With a score of 50, "industrial security" earned the lowest grade for the second year in a row. It has continued as a thorn in the side of the industry as intellectual property theft, acts of economic espionage and ransomware hacks continue. Although the score increased slightly in 2021 — by just one point — the report noted this improvement was caused by a lack of new FBI investigations into IP rights violations that come after years of enhanced law enforcement.
New cybersecurity vulnerabilities have risen by 263 percent since 2016, indicating the threat itself needs to be approached as an adaptive one, Hallman said.
“You’re never going to be able to solve this, per-se, it’s not going to go away,” he said. “It’s something that you mitigate through having a system that incentivizes a constant adaption to the threat as it’s coming in.”
The score for "political and regulatory conditions" dropped by four points, receiving an overall score of 72. Researchers analyzed public opinion on defense spending, the congressional budgeting process and regulatory burden to assess this area.
Of the three, public opinion scored the lowest. A poll of U.S. adults conducted by the Gallup Organization suggests the pandemic has spurred some anxiety in the public regarding defense spending, the report stated.
In early 2020, prior to the onset of the pandemic, 50 percent of participants believed that defense spending is "about right," which marked a 7 percent increase from 43 percent in 2019, the report said. “This 2020 result of [50 percent] is the highest percentage of ‘about right’ responses for this question since Gallup began asking it more than 52 years ago,” the report said.
"Innovation in the defense industry" remained stagnant, receiving an overall grade of 69 once again from researchers. Between 2011 and 2016, U.S. government funding for research-and-development projects fell by 12 percent in absolute terms, according to the report. “Over the same time frame, Russia and China grew public investment in research and development by 13 percent and 56 percent, respectively, it added.
Dr. Mark Lewis, executive director of NDIA’s Emerging Technologies Institute, said the decrease in basic research reported by the study was troubling.
“That’s eating our seed corn,” he said. “So as we talk about future emerging technologies, we won’t have the next set of emerging technologies if we’re not investing in the basic research that will get us there.”
Despite the challenges the DIB has faced, the report highlighted some positives. "Demand for defense goods and services" received the highest score of 94, also increasing by 6 points. This derives from an 8 percent rise in contract obligations issued by the Defense Department, the report said.

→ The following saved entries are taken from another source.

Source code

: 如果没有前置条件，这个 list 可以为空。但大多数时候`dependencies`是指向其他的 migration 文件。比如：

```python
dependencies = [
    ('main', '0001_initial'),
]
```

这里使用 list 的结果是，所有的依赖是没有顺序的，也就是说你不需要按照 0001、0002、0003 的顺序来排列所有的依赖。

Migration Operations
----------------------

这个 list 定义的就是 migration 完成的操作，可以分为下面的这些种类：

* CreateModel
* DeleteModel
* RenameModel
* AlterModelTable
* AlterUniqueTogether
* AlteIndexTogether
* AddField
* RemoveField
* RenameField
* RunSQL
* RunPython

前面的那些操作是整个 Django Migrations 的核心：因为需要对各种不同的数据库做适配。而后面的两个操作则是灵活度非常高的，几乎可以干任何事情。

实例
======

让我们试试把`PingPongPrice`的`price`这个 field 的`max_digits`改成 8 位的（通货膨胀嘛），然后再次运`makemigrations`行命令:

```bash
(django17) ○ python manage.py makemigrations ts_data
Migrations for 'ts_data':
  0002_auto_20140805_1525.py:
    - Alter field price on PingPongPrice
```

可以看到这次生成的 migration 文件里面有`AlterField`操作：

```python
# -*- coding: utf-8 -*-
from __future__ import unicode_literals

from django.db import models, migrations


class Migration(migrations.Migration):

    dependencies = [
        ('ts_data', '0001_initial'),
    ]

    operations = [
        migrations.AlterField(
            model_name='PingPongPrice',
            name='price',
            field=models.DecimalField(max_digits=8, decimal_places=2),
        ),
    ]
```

Foreign military sales also contributed to the positive score, researchers noted. “Foreign military sales saw a significant increase from 2019 to 2020, enjoying an over [30 percent] increase in sales totaling over $50 billion, which represents a significant departure from the last several years where foreign military sales totaled in the mid-$30 billion,” the report said.
Additionally, the "market competition" sign also received a high score of 88 — the same as last year, the document said.
“This high mark was driven by several high-scoring factors including a low level of market concentration for total contract awards, the low share of total contract awards received by foreign contractors, and a high level of capital expenditure in the DIB,” the report said.